■ What you will do
1 – Retype the passage on Italy's bank tax from "It added that" through "the following morning." word for word.
2 – Repeat the records verbatim from the line containing "scientific name: Festuca violacea" through the end of the records.

■ Document section

◆ ◆ ◆ ◆ ◆

The ECB’s non-binding legal opinion, published as its governing council met in Frankfurt on Wednesday, is set to intensify tensions with Rome, already elevated after rate-setters’ sharp increases in borrowing costs.
The proposed tax meant banks with weaker capital levels or smaller institutions that are more reliant on traditional lending activities “could become less able to absorb the potential downside risks of an economic downturn”, the ECB said, calling for more analysis of the measure.
It added that Italy’s tax could also hurt eurozone financial stability, by reducing banks’ retained earnings, constraining their lending capacity and restricting their ability to build up capital buffers to absorb future losses.
Last month’s shock decision to impose a 40 per cent tax on a portion of Italian banks’ net interest incomes — the margin between what they earn on loans and pay to depositors — was announced at a late-night press conference by deputy prime minister Matteo Salvini last month. It jolted investors and sent bank stocks tumbling the following morning.
Adding to the confusion, multiple versions of the details of the proposed tax emerged, as banks and investors sought clarity. After nearly 24 hours, the finance ministry partially backtracked, scaling back the scope of the levy and capping the collection at 0.1 per cent of banks’ total assets.
Italy’s proposal follows similar moves made by EU governments in Spain, Hungary, the Czech Republic and Lithuania over the past year, most of which have drawn similar rebukes from the ECB.
Prime Minister Giorgia Meloni has defended the one-off tax, which she said was necessary to curb lenders’ “illegitimate profits” from failing to raise deposit rates even as the ECB’s policy rates increase. In a social media video, she called the move “a tax on an unfair margin.”
Lenders have contested the tax, questioning its basic legality. The Italian Banking Association said in testimony submitted to parliament this week that the levy violated the Italian constitutional principle of the right to property, given the “expropriation nature of the measure on the wealth of the company”.
The association also argued that comparing current margins with those from a period when “interest rates hovered around zero” was not a fair parameter, and could violate the EU’s fundamental principle of free competition.

◆ ◆ ◆ ◆ ◆

■ Given data
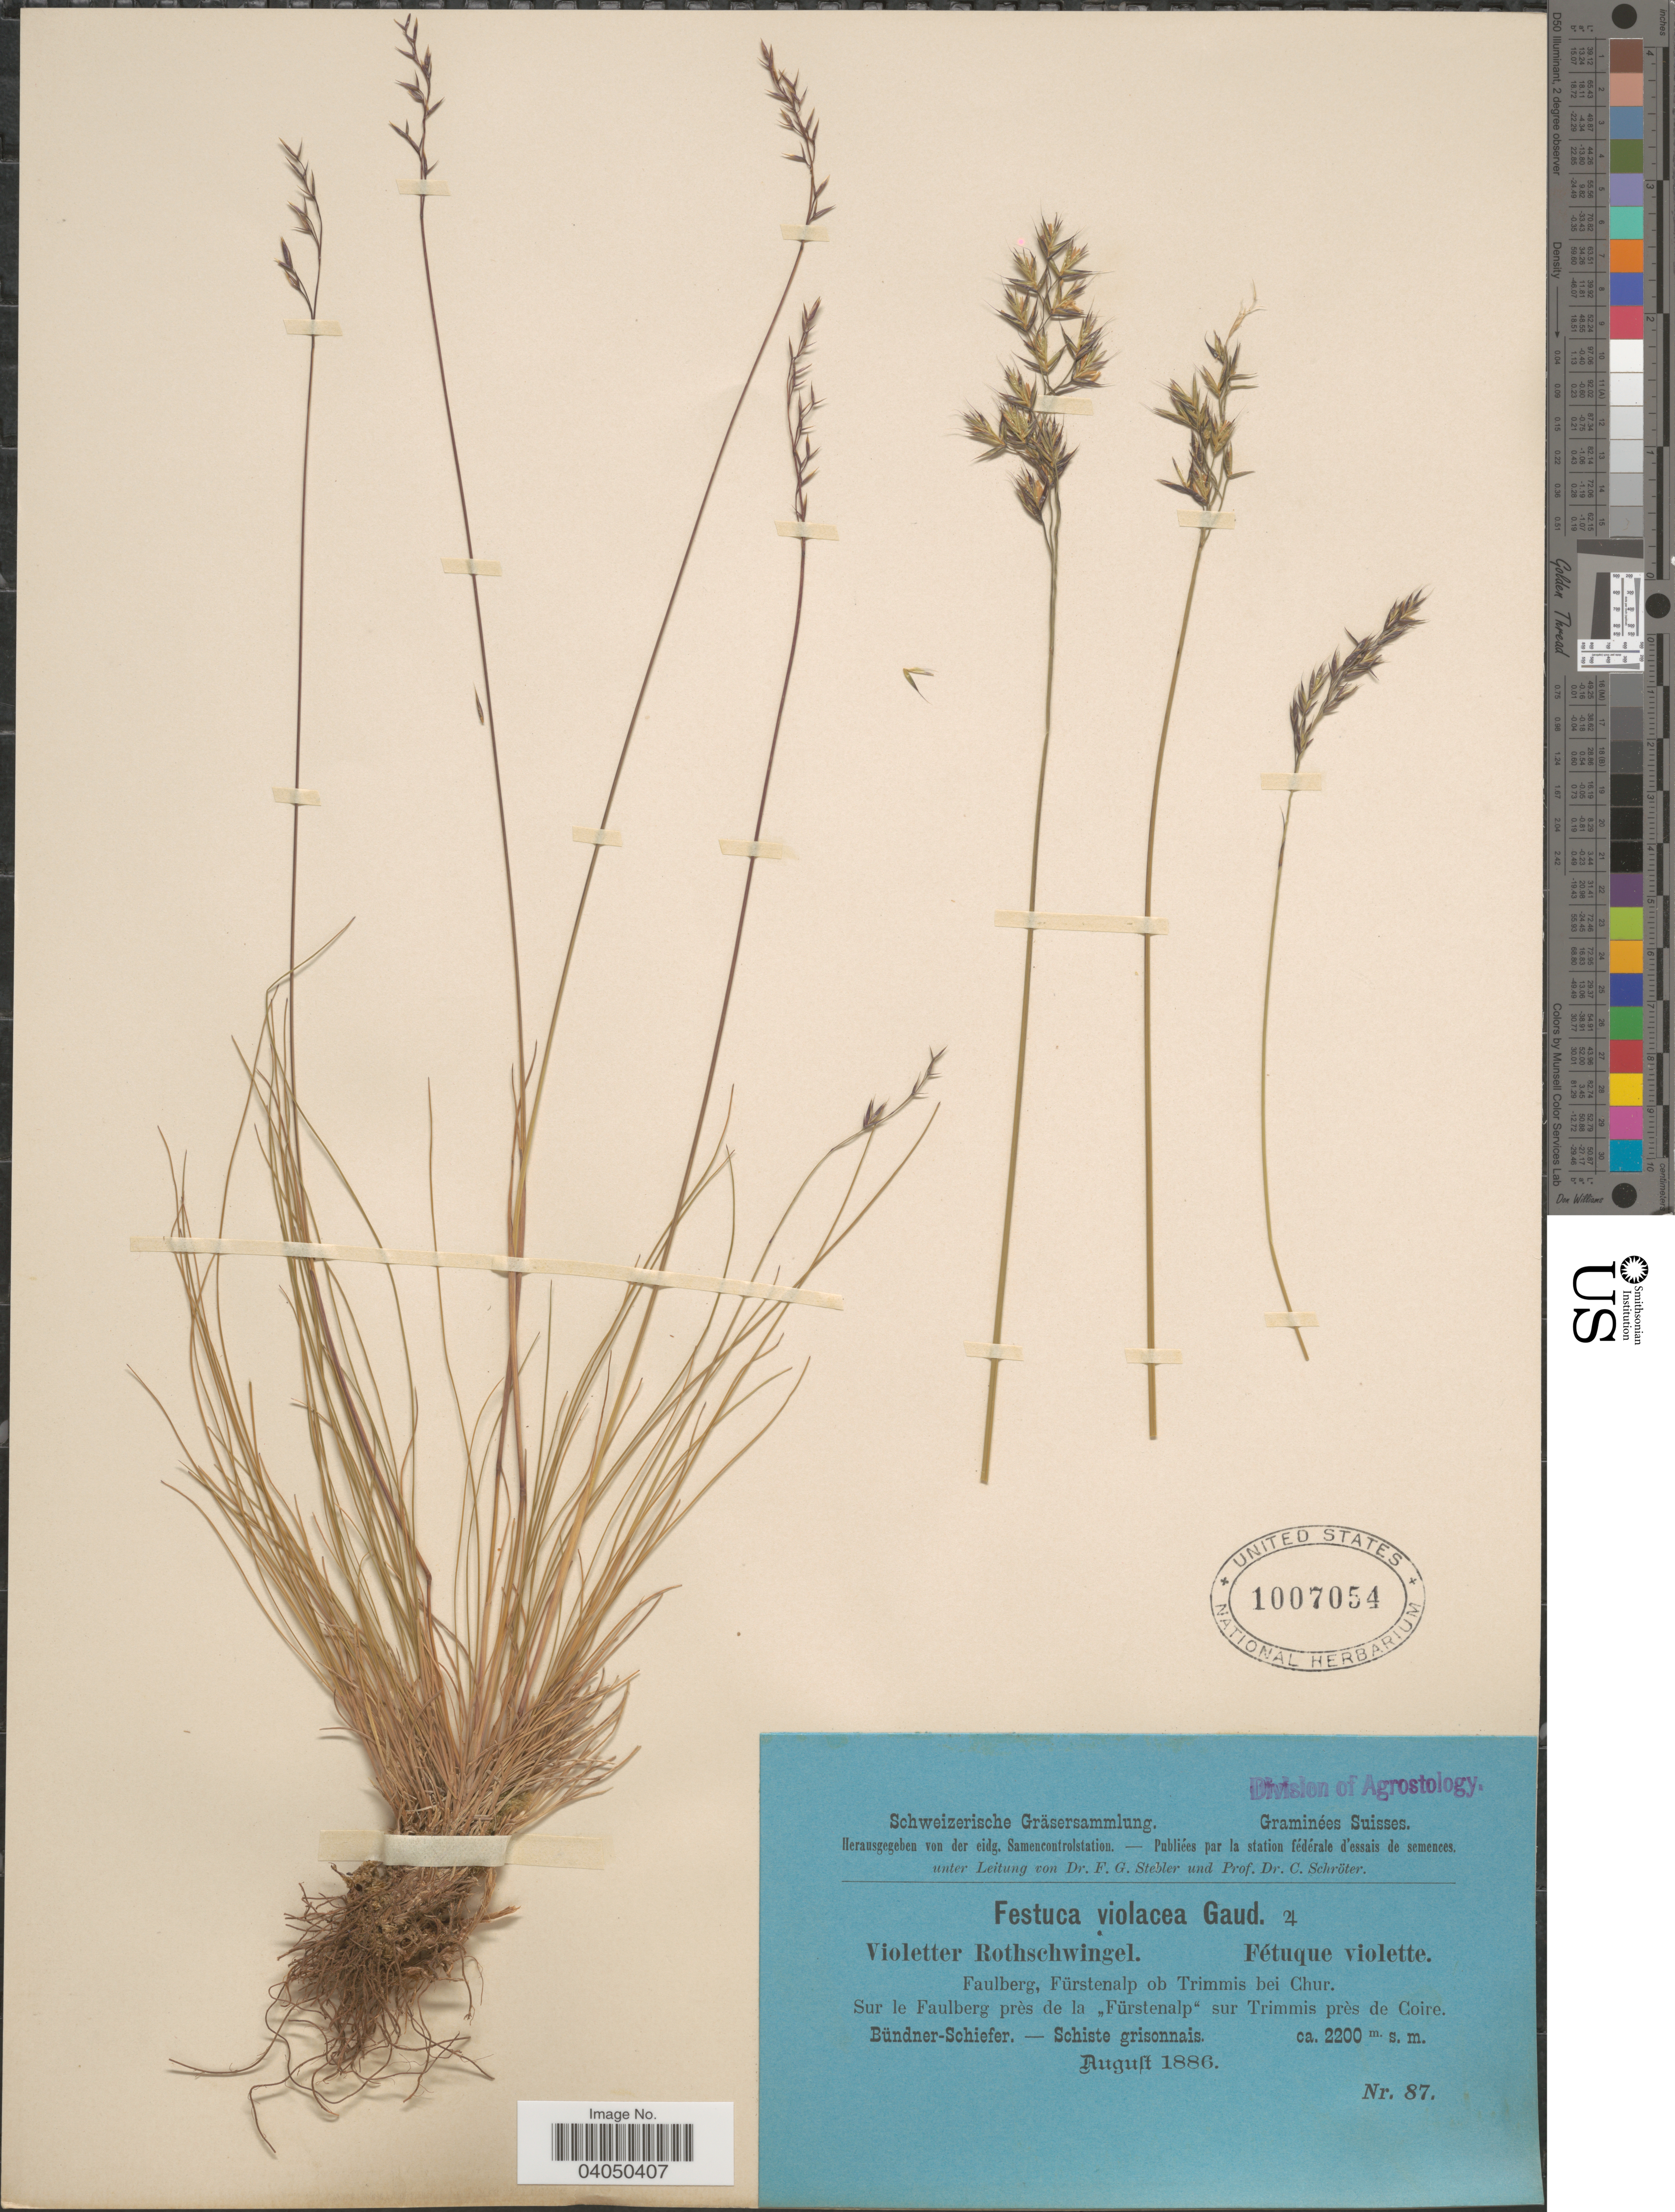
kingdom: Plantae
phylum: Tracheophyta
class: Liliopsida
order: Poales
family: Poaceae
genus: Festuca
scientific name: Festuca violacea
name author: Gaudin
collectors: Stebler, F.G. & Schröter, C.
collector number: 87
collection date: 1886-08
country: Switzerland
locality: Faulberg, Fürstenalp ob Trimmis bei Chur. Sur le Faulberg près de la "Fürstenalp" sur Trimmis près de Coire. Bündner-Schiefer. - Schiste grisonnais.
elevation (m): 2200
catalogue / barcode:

◆ ◆ ◆ ◆ ◆

■ Answers to the exercises
1 –
It added that Italy’s tax could also hurt eurozone financial stability, by reducing banks’ retained earnings, constraining their lending capacity and restricting their ability to build up capital buffers to absorb future losses.
Last month’s shock decision to impose a 40 per cent tax on a portion of Italian banks’ net interest incomes — the margin between what they earn on loans and pay to depositors — was announced at a late-night press conference by deputy prime minister Matteo Salvini last month. It jolted investors and sent bank stocks tumbling the following morning.

2 –
scientific name: Festuca violacea
name author: Gaudin
collectors: Stebler, F.G. & Schröter, C.
collector number: 87
collection date: 1886-08
country: Switzerland
locality: Faulberg, Fürstenalp ob Trimmis bei Chur. Sur le Faulberg près de la "Fürstenalp" sur Trimmis près de Coire. Bündner-Schiefer. - Schiste grisonnais.
elevation (m): 2200
catalogue / barcode:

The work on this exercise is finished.